__Brief 1__.
Rewrite the entries, everything from the line containing "scientific name: Euptychia cymela" down to the line containing "genus: Sambucus", with "common name" replaced by "vernacular name" and nothing else altered.

__Provided passage__.
▬▬▬

Charlotte Milligan Fox, Irish composer and music collector, is born on March 17, 1864 in Omagh, County Tyrone in what is now Northern Ireland.

Milligan is the eldest of eleven children born to Methodist parents Seaton Milligan (1837–1916) and Charlotte Burns (1842–1916), with nine surviving including Alice Milligan and Edith Wheeler. All nine children enroll at Methodist College Belfast which provides a privileged and exceptional education. She studies classical piano and composition at the Royal College of Music in London and the Conservatoires of Frankfurt and Milan. Following her marriage to Charles Eliot Fox in 1892, she settles in London.

In 1904 Fox co-founds with Alfred Perceval Graves the Irish Folk Song Society, an offshoot of the Folk-Song Society formed in 1898. Its aim is to collect and publish Irish airs and ballads, in addition to holding lectures and concerts on the subject. She acts as the society’s honorary secretary. The rules of the Society are collected in volume 4 of the Journal of the Irish Folk Song Society. The subscription is 5 shillings payable every January and committee meetings are held at the Rooms of the Irish Literary Society in London.

Fox is a musician in her own right and tours Ireland collecting folk songs and airs. She undertakes a series of tours of County Antrim between 1909 and 1910 with her sisters Edith Wheeler and Alice Milligan. The sisters record and transcribe songs by Irish singers, then publish articles and musical scores in The Journal of Irish Folk Song.

▬▬▬

__Given entries__.

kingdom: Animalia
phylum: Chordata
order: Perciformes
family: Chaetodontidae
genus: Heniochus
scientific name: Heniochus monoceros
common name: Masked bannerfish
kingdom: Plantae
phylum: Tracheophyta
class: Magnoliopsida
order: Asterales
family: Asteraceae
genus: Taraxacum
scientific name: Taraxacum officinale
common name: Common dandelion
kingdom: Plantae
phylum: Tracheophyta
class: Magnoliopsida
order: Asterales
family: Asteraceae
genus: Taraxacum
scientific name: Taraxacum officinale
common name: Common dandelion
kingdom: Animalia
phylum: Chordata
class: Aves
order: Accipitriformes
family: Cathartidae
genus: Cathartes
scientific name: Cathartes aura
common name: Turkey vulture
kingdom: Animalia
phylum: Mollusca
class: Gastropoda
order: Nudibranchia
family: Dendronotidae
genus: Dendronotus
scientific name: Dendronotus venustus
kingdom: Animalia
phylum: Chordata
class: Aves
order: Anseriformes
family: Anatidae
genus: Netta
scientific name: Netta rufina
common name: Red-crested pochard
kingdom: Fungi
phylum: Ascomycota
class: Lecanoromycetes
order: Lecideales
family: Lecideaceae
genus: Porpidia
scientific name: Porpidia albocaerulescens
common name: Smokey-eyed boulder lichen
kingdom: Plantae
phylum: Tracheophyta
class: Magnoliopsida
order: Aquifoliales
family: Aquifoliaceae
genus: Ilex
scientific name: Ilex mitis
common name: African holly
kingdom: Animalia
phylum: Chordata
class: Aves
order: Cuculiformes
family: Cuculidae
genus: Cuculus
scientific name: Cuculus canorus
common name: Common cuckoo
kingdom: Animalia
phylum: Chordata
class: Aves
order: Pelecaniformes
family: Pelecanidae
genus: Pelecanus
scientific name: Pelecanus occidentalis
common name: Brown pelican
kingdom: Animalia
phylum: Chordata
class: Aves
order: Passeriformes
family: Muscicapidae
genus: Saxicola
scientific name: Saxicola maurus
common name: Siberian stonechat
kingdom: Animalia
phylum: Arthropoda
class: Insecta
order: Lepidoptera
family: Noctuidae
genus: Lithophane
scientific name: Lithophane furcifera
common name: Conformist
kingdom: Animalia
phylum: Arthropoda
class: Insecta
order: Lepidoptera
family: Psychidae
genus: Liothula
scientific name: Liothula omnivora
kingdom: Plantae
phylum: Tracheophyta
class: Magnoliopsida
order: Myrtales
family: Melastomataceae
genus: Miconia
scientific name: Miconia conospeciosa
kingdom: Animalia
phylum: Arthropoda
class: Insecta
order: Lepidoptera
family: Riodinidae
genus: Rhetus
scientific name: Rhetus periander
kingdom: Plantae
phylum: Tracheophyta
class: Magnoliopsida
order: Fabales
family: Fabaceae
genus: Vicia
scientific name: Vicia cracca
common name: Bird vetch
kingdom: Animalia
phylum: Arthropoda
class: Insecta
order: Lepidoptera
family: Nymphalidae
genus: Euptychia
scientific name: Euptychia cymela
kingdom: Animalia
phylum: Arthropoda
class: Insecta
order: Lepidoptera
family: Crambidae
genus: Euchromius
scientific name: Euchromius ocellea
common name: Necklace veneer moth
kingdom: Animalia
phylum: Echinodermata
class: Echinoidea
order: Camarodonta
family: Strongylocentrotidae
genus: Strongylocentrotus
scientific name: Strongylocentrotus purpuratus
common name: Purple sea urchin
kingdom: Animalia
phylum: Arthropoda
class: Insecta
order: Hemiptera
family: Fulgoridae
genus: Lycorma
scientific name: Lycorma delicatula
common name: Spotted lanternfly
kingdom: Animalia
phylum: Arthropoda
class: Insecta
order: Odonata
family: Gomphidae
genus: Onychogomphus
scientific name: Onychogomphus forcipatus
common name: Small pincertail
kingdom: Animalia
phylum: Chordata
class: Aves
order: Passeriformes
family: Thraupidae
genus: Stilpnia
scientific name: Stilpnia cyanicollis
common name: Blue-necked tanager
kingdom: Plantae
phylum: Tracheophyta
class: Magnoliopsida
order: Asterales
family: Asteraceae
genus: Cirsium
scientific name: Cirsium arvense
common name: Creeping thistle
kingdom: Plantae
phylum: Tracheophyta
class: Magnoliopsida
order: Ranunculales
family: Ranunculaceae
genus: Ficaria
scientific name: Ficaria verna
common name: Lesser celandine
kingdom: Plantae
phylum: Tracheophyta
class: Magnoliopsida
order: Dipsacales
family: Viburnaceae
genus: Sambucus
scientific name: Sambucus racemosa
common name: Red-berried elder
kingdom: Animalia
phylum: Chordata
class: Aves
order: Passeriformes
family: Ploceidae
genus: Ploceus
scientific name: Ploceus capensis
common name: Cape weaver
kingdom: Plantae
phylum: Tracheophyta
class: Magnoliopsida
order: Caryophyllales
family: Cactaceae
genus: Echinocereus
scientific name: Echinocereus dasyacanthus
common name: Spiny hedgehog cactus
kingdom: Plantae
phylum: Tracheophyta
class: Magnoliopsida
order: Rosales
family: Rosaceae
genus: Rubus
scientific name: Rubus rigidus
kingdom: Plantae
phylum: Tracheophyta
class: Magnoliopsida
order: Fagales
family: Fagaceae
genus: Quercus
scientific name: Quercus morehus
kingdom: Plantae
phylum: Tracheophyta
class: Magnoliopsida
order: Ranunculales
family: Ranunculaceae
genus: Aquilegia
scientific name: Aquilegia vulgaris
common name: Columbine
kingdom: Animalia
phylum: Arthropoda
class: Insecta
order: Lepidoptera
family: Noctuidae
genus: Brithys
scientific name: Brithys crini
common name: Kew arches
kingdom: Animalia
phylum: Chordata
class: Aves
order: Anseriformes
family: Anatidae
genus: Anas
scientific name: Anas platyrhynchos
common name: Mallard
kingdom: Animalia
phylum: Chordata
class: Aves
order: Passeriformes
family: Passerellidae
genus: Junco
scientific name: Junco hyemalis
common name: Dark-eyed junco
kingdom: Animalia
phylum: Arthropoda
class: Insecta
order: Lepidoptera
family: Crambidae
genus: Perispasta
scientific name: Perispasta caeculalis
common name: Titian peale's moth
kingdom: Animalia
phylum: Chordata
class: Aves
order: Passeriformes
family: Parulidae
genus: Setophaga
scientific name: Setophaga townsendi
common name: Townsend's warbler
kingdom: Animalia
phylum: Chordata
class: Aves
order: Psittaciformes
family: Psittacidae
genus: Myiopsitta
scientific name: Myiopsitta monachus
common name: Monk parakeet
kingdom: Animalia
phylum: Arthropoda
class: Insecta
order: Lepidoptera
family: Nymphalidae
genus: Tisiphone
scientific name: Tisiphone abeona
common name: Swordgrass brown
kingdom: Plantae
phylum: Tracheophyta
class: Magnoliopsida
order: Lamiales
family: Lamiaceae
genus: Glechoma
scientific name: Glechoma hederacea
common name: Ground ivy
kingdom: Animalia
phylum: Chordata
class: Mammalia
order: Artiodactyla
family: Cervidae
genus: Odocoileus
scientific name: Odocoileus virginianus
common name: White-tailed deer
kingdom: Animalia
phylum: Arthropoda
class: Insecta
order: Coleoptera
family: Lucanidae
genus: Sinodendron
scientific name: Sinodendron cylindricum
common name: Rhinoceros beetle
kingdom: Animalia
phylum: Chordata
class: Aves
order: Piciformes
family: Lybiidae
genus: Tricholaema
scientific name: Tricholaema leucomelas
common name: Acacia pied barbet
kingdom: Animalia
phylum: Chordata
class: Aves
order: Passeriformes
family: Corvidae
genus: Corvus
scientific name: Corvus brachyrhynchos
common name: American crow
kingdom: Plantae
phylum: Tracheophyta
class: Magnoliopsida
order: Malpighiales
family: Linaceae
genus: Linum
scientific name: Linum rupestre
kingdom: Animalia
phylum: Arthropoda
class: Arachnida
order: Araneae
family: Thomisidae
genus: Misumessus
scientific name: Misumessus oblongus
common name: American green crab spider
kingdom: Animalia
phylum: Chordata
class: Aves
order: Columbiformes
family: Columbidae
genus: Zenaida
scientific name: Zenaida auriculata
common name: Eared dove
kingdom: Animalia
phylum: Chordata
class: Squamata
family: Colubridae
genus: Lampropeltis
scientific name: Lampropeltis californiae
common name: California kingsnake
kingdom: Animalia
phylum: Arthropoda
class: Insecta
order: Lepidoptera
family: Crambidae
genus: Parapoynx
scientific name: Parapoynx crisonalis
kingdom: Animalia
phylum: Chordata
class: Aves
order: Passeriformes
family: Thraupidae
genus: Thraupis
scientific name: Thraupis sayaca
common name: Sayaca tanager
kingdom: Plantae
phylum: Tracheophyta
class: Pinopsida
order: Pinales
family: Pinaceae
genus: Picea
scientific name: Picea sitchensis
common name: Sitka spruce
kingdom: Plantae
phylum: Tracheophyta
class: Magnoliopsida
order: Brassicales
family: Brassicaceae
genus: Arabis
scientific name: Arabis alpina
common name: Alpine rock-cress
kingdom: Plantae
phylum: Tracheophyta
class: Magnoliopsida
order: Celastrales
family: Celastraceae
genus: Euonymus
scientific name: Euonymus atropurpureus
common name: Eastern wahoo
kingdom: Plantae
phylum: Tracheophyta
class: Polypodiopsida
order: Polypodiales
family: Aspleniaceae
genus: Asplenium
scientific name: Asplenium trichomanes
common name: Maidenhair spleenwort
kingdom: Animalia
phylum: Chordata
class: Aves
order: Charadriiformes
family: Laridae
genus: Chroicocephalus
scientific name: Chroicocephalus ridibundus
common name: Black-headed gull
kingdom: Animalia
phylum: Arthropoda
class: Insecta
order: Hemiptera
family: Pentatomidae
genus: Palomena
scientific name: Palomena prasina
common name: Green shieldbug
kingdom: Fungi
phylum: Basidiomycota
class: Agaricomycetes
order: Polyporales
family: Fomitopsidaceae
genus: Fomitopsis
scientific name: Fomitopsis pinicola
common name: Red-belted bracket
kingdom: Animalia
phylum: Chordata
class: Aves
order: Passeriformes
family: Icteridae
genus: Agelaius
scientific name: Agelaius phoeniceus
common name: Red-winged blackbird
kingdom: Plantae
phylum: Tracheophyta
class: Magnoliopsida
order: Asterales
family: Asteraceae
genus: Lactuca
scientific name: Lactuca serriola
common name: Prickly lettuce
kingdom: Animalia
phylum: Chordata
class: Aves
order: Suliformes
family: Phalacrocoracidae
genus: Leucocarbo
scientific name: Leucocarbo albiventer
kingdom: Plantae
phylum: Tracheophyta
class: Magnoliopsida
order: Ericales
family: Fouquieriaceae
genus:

▬▬▬

__Brief 2__.
Decide whether each statement agrees with the passage on Charlotte Milligan Fox. Answer yes or no, and quote the words from the passage that settle it.
(a) Fox was the youngest of eleven children.
(b) The subscription to the Irish Folk Song Society was payable every January.
(c) Fox toured County Antrim with her sisters between 1909 and 1910.

__Correct answer 1__.
scientific name: Euptychia cymela
kingdom: Animalia
phylum: Arthropoda
class: Insecta
order: Lepidoptera
family: Crambidae
genus: Euchromius
scientific name: Euchromius ocellea
vernacular name: Necklace veneer moth
kingdom: Animalia
phylum: Echinodermata
class: Echinoidea
order: Camarodonta
family: Strongylocentrotidae
genus: Strongylocentrotus
scientific name: Strongylocentrotus purpuratus
vernacular name: Purple sea urchin
kingdom: Animalia
phylum: Arthropoda
class: Insecta
order: Hemiptera
family: Fulgoridae
genus: Lycorma
scientific name: Lycorma delicatula
vernacular name: Spotted lanternfly
kingdom: Animalia
phylum: Arthropoda
class: Insecta
order: Odonata
family: Gomphidae
genus: Onychogomphus
scientific name: Onychogomphus forcipatus
vernacular name: Small pincertail
kingdom: Animalia
phylum: Chordata
class: Aves
order: Passeriformes
family: Thraupidae
genus: Stilpnia
scientific name: Stilpnia cyanicollis
vernacular name: Blue-necked tanager
kingdom: Plantae
phylum: Tracheophyta
class: Magnoliopsida
order: Asterales
family: Asteraceae
genus: Cirsium
scientific name: Cirsium arvense
vernacular name: Creeping thistle
kingdom: Plantae
phylum: Tracheophyta
class: Magnoliopsida
order: Ranunculales
family: Ranunculaceae
genus: Ficaria
scientific name: Ficaria verna
vernacular name: Lesser celandine
kingdom: Plantae
phylum: Tracheophyta
class: Magnoliopsida
order: Dipsacales
family: Viburnaceae
genus: Sambucus

__Correct answer 2__.
(a) No: "Milligan is the eldest of eleven children"
(b) Yes: "The subscription is 5 shillings payable every January"
(c) Yes: "She undertakes a series of tours of County Antrim between 1909 and 1910 with her sisters Edith Wheeler and Alice Milligan."